- [What needs to be done]: Your answer is the line containing "دوچرخه و سلامتی" plus every line after it to the end of the data below, transcribed exactly and with nothing else.

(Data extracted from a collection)
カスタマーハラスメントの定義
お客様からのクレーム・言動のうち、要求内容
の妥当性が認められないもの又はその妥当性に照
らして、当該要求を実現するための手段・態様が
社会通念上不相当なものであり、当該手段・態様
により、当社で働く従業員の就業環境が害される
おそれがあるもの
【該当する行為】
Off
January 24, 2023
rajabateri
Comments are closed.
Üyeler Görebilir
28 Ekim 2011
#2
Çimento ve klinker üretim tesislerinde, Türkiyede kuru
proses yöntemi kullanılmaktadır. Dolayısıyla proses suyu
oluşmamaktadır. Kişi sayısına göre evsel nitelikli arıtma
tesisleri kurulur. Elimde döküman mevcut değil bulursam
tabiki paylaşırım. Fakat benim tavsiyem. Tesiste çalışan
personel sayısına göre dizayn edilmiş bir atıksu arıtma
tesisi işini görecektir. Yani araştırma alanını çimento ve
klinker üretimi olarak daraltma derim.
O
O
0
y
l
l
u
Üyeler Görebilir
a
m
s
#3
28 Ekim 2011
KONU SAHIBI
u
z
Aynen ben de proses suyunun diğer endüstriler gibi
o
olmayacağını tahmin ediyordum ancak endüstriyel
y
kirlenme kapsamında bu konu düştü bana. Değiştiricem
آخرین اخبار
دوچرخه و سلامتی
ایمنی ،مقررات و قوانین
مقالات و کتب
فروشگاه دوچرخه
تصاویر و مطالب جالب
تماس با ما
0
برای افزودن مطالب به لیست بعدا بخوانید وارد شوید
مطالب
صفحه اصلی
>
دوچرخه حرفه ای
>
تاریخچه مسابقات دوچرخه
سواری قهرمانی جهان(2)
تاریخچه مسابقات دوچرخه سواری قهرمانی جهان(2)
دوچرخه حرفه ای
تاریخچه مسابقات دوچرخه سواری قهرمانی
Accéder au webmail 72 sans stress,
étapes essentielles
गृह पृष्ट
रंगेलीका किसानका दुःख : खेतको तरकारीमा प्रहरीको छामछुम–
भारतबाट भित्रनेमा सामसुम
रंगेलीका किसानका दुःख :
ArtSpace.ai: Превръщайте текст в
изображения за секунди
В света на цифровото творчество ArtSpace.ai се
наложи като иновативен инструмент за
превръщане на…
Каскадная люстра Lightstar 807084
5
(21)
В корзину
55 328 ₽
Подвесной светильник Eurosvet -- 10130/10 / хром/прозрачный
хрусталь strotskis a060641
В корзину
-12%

- [Answer box]:
دوچرخه و سلامتی
ایمنی ،مقررات و قوانین
مقالات و کتب
فروشگاه دوچرخه
تصاویر و مطالب جالب
تماس با ما
0
برای افزودن مطالب به لیست بعدا بخوانید وارد شوید
مطالب
صفحه اصلی
>
دوچرخه حرفه ای
>
تاریخچه مسابقات دوچرخه
سواری قهرمانی جهان(2)
تاریخچه مسابقات دوچرخه سواری قهرمانی جهان(2)
دوچرخه حرفه ای
تاریخچه مسابقات دوچرخه سواری قهرمانی
Accéder au webmail 72 sans stress,
étapes essentielles
गृह पृष्ट
रंगेलीका किसानका दुःख : खेतको तरकारीमा प्रहरीको छामछुम–
भारतबाट भित्रनेमा सामसुम
रंगेलीका किसानका दुःख :
ArtSpace.ai: Превръщайте текст в
изображения за секунди
В света на цифровото творчество ArtSpace.ai се
наложи като иновативен инструмент за
превръщане на…
Каскадная люстра Lightstar 807084
5
(21)
В корзину
55 328 ₽
Подвесной светильник Eurosvet -- 10130/10 / хром/прозрачный
хрусталь strotskis a060641
В корзину
-12%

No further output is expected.